If Germany had build as many planes as Britain thought they were building crushed the RAF (and that was a close thing) and achieved air superiority over the Channel then the Royal Navy is so much wasted Metal as it can’t survive in the Channel to prevent the invasion.

As it turns out Russia pulled its act together. And Germany was not building the right boats nor were they at breakneck building speed. Add in bad decisions on the part of the Luftwaffe and the RAF getting its act together and taking this all in we get the real timeline that has Sea Lion being impossible. But that is classic 20 20 hindsight. And obviously Britain did not know this in 40 or 41.
 
If they really were that concerned they would have went with option 1. When your homeland itself is threatened everything else is expendable. If you lose NA then you lose NA, losing NA isn't like losing the country itself. If you don't lose the island itself you may or may not get everything you lost back but at least your people are safe, if you lose your homeland itself the rest doesn't matter as your empire is gone and the conqueror will take it over.
And here comes that false dichotomy again, akin to arguing that given the choice between being shot or stabbed a carving knife to the liver is a mere bagatelle relative to a 9mm in the heart. They’ll both end you.

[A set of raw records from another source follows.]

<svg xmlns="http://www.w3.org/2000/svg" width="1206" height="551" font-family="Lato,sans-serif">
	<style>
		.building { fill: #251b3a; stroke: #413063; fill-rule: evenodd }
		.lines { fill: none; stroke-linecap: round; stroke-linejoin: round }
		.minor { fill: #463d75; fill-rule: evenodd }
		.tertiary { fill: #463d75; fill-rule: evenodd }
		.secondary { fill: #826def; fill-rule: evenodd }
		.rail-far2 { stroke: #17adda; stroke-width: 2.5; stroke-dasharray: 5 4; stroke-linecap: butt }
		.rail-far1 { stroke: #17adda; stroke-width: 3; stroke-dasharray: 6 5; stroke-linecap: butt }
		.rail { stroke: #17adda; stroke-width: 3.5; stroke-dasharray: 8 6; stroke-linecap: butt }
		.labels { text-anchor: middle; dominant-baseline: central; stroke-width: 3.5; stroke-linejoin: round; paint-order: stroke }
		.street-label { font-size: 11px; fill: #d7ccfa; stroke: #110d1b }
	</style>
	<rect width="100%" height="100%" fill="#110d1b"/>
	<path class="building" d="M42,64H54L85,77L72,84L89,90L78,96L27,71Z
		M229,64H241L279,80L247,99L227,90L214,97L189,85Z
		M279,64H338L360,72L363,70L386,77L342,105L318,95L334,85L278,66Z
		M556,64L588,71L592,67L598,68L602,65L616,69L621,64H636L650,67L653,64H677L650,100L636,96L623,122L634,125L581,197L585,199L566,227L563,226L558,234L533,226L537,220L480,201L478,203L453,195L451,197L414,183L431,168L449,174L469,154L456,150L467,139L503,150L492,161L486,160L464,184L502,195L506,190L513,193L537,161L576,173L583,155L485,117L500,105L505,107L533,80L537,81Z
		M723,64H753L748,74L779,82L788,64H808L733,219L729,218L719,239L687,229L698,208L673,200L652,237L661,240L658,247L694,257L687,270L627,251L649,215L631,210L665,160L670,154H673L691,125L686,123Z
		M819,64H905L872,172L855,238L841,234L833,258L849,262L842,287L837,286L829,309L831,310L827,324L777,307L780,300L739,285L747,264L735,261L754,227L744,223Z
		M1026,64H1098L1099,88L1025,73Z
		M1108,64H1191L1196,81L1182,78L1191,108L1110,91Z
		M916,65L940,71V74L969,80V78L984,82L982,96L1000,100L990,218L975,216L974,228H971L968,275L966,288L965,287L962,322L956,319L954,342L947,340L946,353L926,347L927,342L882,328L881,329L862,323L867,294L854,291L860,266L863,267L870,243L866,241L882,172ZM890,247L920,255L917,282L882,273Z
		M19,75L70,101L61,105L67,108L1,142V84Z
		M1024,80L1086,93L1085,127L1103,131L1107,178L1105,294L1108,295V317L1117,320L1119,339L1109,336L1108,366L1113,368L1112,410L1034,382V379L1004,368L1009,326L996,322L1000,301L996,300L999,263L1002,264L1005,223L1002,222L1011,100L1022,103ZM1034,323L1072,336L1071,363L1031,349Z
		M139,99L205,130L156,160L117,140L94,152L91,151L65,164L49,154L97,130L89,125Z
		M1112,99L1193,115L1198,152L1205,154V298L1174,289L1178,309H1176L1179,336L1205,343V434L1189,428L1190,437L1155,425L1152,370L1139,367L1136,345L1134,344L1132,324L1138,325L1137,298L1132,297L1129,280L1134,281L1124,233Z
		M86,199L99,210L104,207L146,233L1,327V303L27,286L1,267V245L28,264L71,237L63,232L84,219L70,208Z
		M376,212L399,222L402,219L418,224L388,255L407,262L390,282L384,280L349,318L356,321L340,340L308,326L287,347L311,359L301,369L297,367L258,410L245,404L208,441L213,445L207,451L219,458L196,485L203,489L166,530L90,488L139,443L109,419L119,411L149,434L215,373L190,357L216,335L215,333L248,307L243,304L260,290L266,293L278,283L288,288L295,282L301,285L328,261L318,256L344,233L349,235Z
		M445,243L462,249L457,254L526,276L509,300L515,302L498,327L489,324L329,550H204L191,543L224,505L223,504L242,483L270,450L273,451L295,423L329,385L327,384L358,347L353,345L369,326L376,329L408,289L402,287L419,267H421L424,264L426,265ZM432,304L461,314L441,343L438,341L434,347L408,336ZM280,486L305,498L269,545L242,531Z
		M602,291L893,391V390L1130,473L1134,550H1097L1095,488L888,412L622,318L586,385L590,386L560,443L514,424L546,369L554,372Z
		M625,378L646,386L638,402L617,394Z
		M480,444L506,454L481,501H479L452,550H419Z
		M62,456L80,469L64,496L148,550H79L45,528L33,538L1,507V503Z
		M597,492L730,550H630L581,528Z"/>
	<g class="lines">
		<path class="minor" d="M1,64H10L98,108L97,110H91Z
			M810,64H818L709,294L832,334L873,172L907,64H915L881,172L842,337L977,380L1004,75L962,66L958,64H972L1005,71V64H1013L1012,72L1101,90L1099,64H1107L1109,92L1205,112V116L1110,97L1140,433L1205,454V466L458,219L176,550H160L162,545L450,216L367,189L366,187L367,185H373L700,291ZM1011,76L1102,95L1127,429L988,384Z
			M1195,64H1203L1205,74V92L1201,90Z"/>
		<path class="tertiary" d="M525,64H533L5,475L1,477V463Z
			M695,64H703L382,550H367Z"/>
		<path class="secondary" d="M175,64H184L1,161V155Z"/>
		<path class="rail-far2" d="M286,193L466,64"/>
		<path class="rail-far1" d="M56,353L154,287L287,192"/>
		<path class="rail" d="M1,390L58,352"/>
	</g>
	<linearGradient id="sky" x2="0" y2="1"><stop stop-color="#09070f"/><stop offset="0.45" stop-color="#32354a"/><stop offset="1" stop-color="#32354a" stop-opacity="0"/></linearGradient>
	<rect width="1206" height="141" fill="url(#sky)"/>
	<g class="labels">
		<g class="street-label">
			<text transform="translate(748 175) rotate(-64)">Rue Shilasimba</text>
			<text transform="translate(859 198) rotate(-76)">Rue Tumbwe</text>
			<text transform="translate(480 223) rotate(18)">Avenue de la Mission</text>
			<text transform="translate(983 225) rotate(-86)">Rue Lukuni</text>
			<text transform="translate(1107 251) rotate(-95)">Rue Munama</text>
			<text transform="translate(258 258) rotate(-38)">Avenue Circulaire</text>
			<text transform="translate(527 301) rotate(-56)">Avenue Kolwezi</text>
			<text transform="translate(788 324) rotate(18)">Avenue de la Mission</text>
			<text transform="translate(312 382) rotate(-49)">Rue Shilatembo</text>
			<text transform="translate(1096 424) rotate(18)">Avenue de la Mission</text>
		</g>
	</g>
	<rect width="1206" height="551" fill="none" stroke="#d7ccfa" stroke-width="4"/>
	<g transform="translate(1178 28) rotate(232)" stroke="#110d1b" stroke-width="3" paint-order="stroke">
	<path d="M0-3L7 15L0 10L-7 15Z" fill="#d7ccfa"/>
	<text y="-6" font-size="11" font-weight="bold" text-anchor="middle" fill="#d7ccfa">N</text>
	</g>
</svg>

It’s not “lose NA, keep UK, everything will be roses”. It’s “lose NA, end up in war with Japan in addition to Germany and Italy, lose everything east of South Africa, be forced to peace out.”

In 1940 there was only the potential of US aid, USSR was a nazi cobelligerent, Japan was more hostile by the day, all of Europe was conquered or neutral, having the empire split in two was just as likely a path to defeat as having the beaches stormed by improvised landing forces.

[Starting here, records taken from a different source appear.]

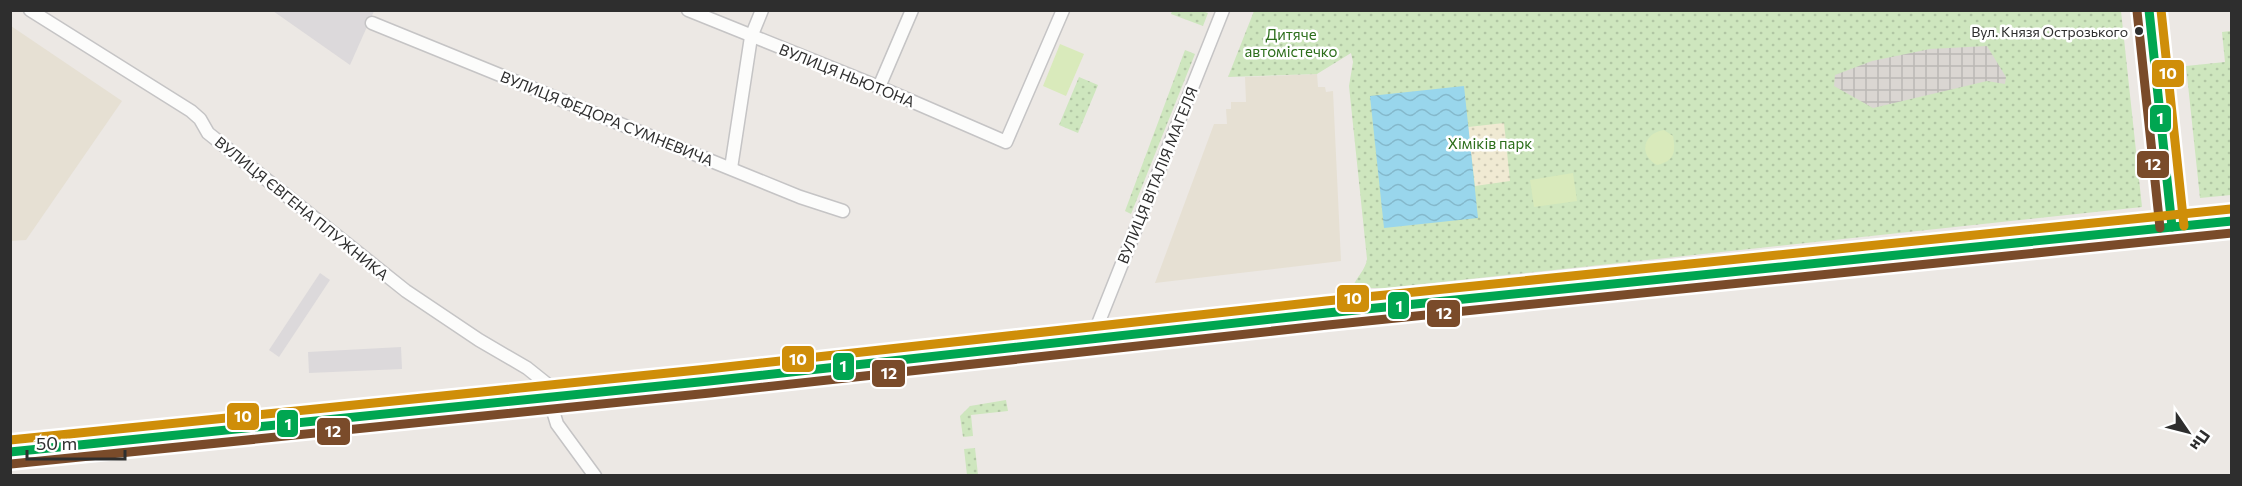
<svg xmlns="http://www.w3.org/2000/svg" width="2242" height="486" font-family="Commissioner,sans-serif">
	<defs>
		<pattern id="grass-dots" width="8" height="8" patternUnits="userSpaceOnUse" patternTransform="scale(1.5)"><rect width="8" height="8" fill="#cee6be"/><path d="M2 2h.1M6 6h.1" fill="none" stroke="#b1c6a4" stroke-width="1.8" stroke-linecap="round"/></pattern>
		<pattern id="sand-dots" width="8" height="8" patternUnits="userSpaceOnUse" patternTransform="scale(1.5)"><rect width="8" height="8" fill="#f0ead3"/><path d="M2 2h.1M6 6h.1" fill="none" stroke="#cec9b5" stroke-width="1.8" stroke-linecap="round"/></pattern>
		<pattern id="plaza-grid" width="8" height="8" patternUnits="userSpaceOnUse" patternTransform="scale(1.5)"><rect width="8" height="8" fill="#dad6d2"/><path d="M0 4h8M4 0v8" fill="none" stroke="#bbb8b5"/></pattern>
		<pattern id="water-waves" width="16" height="10" patternUnits="userSpaceOnUse" patternTransform="scale(1.5)"><rect width="16" height="10" fill="#99d6ec"/><path d="M0 5q4-4 8 0t8 0" fill="none" stroke="#84b8cb"/></pattern>
	</defs>
	<rect width="100%" height="100%" fill="#ece8e4"/>
	<g fill="#dcd9db">
		<polygon points="273,11 374,11 350,65"/>
		<polygon points="320,273 330,280 279,357 269,350"/>
		<polygon points="401,347 402,369 309,373 308,352"/>
	</g>
	<g fill="#e6e0d3">
		<polygon points="11,26 122,101 26,240 11,241"/>
		<polygon points="1317,74 1318,87 1325,87 1326,92 1333,91 1341,261 1155,283 1214,124 1227,124 1226,109 1231,109 1231,102 1246,102 1245,77"/>
	</g>
	<g fill="url(#grass-dots)">
		<polygon points="1172,11 1202,11 1208,13 1203,26 1171,14"/>
		<path d="M 1254,11 L 2121,11 L 2142,207 L 1386,288 L 1352,288 C 1356,278 1366,269 1367,259 L 1349,86 L 1353,62 L 1351,53 L 1317,74 L 1228,77 Z"/>
		<polygon points="2231,31 2231,195 2200,198 2186,66 2225,62 2222,32"/>
		<polygon points="1185,50 1195,54 1131,214 1125,211"/>
		<polygon points="1079,77 1098,85 1078,133 1059,125"/>
		<polygon points="1006,400 1008,411 971,415 973,436 963,437 960,416 970,406"/>
		<polygon points="975,448 978,475 967,475 964,449"/>
	</g>
	<polygon fill="url(#sand-dots)" points="1504,123 1510,181 1475,186 1468,127"/>
	<g fill="#d9eabb">
		<polygon points="1060,44 1084,54 1066,96 1043,86"/>
		<path d="M 1664,130 L 1673,136 C 1676,153 1674,161 1657,165 C 1638,155 1643,133 1664,130 Z"/>
		<polygon points="1573,173 1577,201 1534,207 1530,180"/>
	</g>
	<polygon fill="url(#plaza-grid)" points="1987,46 2006,77 2005,84 1987,81 1873,108 1834,86 1835,75 1872,61 1930,49"/>
	<polygon fill="url(#water-waves)" points="1464,86 1478,218 1384,228 1370,96"/>
	<g fill="none" stroke-linecap="round" stroke-linejoin="round">
		<defs>
			<g id="street">
				<polyline points="30,10 191,111 200,119 208,133 406,291 479,340 527,368 547,384"/>
				<polyline points="688,10 879,87 1006,142 1063,10"/>
				<polyline points="372,23 800,197 843,211"/>
				<polyline points="879,87 912,10"/>
				<polyline points="731,168 751,37 762,10"/>
				<polyline points="1092,339 1223,10"/>
				<polyline points="549,398 557,424 595,476"/>
			</g>
			<polyline id="secondary" points="2149,10 2172,227"/>
			<polyline id="primary" points="10,452 709,381 1327,313 2232,221"/>
		</defs>
		<use href="#street" stroke="#c5c4c5" stroke-width="15"/>
		<use href="#secondary" stroke="#c5c4c5" stroke-width="21"/>
		<use href="#primary" stroke="#c6c5c4" stroke-width="22"/>
		<use href="#street" stroke="#fcfcfb" stroke-width="12"/>
		<use href="#secondary" stroke="#fcfcfb" stroke-width="18"/>
		<use href="#primary" stroke="#e8e4d6" stroke-width="20"/>
		<defs>
			<g id="bus-1">
				<polyline points="2149,10 2172,227"/>
				<polyline points="10,452 709,381 1327,313 2232,221"/>
			</g>
			<g id="bus-2">
				<polyline points="2137,11 2160,228"/>
				<polyline points="11,464 710,393 1328,325 2232,233"/>
			</g>
			<g id="bus-3">
				<polyline points="2161,10 2184,226"/>
				<polyline points="10,440 708,369 1326,301 2231,209"/>
			</g>
		</defs>
		<use href="#bus-1" stroke="#fff" stroke-width="14"/>
		<use href="#bus-2" stroke="#fff" stroke-width="14"/>
		<use href="#bus-3" stroke="#fff" stroke-width="14"/>
		<use href="#bus-1" stroke="#00a651" stroke-width="9"/>
		<use href="#bus-2" stroke="#7a4b2a" stroke-width="9"/>
		<use href="#bus-3" stroke="#cf8e09" stroke-width="9"/>
	</g>
	<circle fill="#2e2e2e" stroke="#fff" stroke-width="2" cx="2139" cy="31" r="5"/>
	<g text-anchor="middle" dominant-baseline="central" stroke-width="5" stroke-linejoin="round" paint-order="stroke">
		<g font-size="14" fill="#2e2e2e" stroke="#fff" text-anchor="end">
			<text x="2128" y="31">Вул. Князя Острозького</text>
		</g>
		<g font-size="15" fill="#2c6e1b" stroke="#fff">
			<text x="1291" y="34">Дитяче<tspan x="1291" dy="17">автомістечко</tspan></text>
			<text x="1490" y="143">Хіміків парк</text>
		</g>
		<g font-size="15" fill="#2e2e2e" stroke="#fff">
			<text transform="translate(847 75) rotate(22)">ВУЛИЦЯ НЬЮТОНА</text>
			<text transform="translate(607 118) rotate(22)">ВУЛИЦЯ ФЕДОРА СУМНЕВИЧА</text>
			<text transform="translate(1157 175) rotate(-68)">ВУЛИЦЯ ВІТАЛІЯ МАГЕЛЯ</text>
			<text transform="translate(302 208) rotate(39)">ВУЛИЦЯ ЄВГЕНА ПЛУЖНИКА</text>
		</g>
	</g>
	<g stroke="#fff" stroke-width="2">
		<rect x="2151" y="59" width="34" height="29" rx="6" fill="#cf8e09"/>
		<rect x="2149" y="104" width="23" height="29" rx="6" fill="#00a651"/>
		<rect x="2136" y="150" width="34" height="29" rx="6" fill="#7a4b2a"/>
		<rect x="1336" y="284" width="34" height="29" rx="6" fill="#cf8e09"/>
		<rect x="1387" y="291" width="23" height="29" rx="6" fill="#00a651"/>
		<rect x="1426" y="299" width="35" height="29" rx="6" fill="#7a4b2a"/>
		<rect x="781" y="345" width="34" height="28" rx="6" fill="#cf8e09"/>
		<rect x="832" y="352" width="23" height="29" rx="6" fill="#00a651"/>
		<rect x="871" y="359" width="35" height="29" rx="6" fill="#7a4b2a"/>
		<rect x="226" y="402" width="34" height="29" rx="6" fill="#cf8e09"/>
		<rect x="276" y="409" width="23" height="29" rx="6" fill="#00a651"/>
		<rect x="316" y="417" width="35" height="29" rx="6" fill="#7a4b2a"/>
	</g>
	<g font-size="16" text-anchor="middle" font-weight="bold" fill="#fff">
		<text x="2168" y="79">10</text>
		<text x="2160" y="124">1</text>
		<text x="2153" y="170">12</text>
		<text x="1353" y="304">10</text>
		<text x="1399" y="312">1</text>
		<text x="1444" y="319">12</text>
		<text x="798" y="365">10</text>
		<text x="843" y="372">1</text>
		<text x="889" y="379">12</text>
		<text x="243" y="422">10</text>
		<text x="288" y="430">1</text>
		<text x="333" y="437">12</text>
	</g>
	<rect width="2242" height="486" fill="none" stroke="#2e2e2e" stroke-width="24"/>
	<g transform="translate(2188 432) rotate(125)" stroke="#ffffff" stroke-width="4.5" paint-order="stroke">
	<path d="M0-4.5L10 22L0 15L-10 22Z" fill="#2e2e2e"/>
	<text y="-9" font-size="16" font-weight="bold" text-anchor="middle" fill="#2e2e2e">Пн</text>
	</g>
	<path d="M27 450v9h98v-9" fill="none" stroke="#2e2e2e" stroke-width="3"/>
	<text x="36" y="450" font-size="18" fill="#2e2e2e" stroke="#ffffff" stroke-width="4.5" paint-order="stroke">50 m</text>
</svg>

Once the US gave up the pretence of being neutral the strategic risk faded hugely but gambling on being bailed out in future by a strategic rival is a chancy thing.
 
A few thoughts.
First off I think we sometimes look back and don’t see what our ancestors saw. As we see with 21st century eyes.

Also we say Sea Lion could not work because we know what was being done by both sides. But neither side truly knew what the other side was doing so they just see the POSSIBILITY of something.
I also think that in an Extreme German wank Sea Lion COULD have been pulled off. I have no idea how this wank would have ever happened as Germany would have to have rolled ALL 6s while everyone else rolled 1s (or better yet lost the dice altogether).
But in theory of Germany had crushed Russia and signed a peace treaty (or just signed a pac with the and avoid war) and if Germany was building as much as they absolutely could. And if they built better boats to cross the Chanel with And if Britain screwed up royally (and let’s face it they did not have a good track record in Africa, France, Greace or S.E.A. At this point). Then Germany could have landed.
If Germany had build as many planes as Britain thought they were building crushed the RAF (and that was a close thing) and achieved air superiority over the Channel then the Royal Navy is so much wasted Metal as it can’t survive in the Channel to prevent the invasion.

As it turns out Russia pulled its act together. And Germany was not building the right boats nor were they at breakneck building speed. Add in bad decisions on the part of the Luftwaffe and the RAF getting its act together and taking this all in we get the real timeline that has Sea Lion being impossible. But that is classic 20 20 hindsight. And obviously Britain did not know this in 40 or 41.

The sole way to answer the OP of this thread is to conduct research in the National Archive and see for oneself the intelligence and analysis available to the War Cabinet at material time, an act that would give rise to a nice PhD.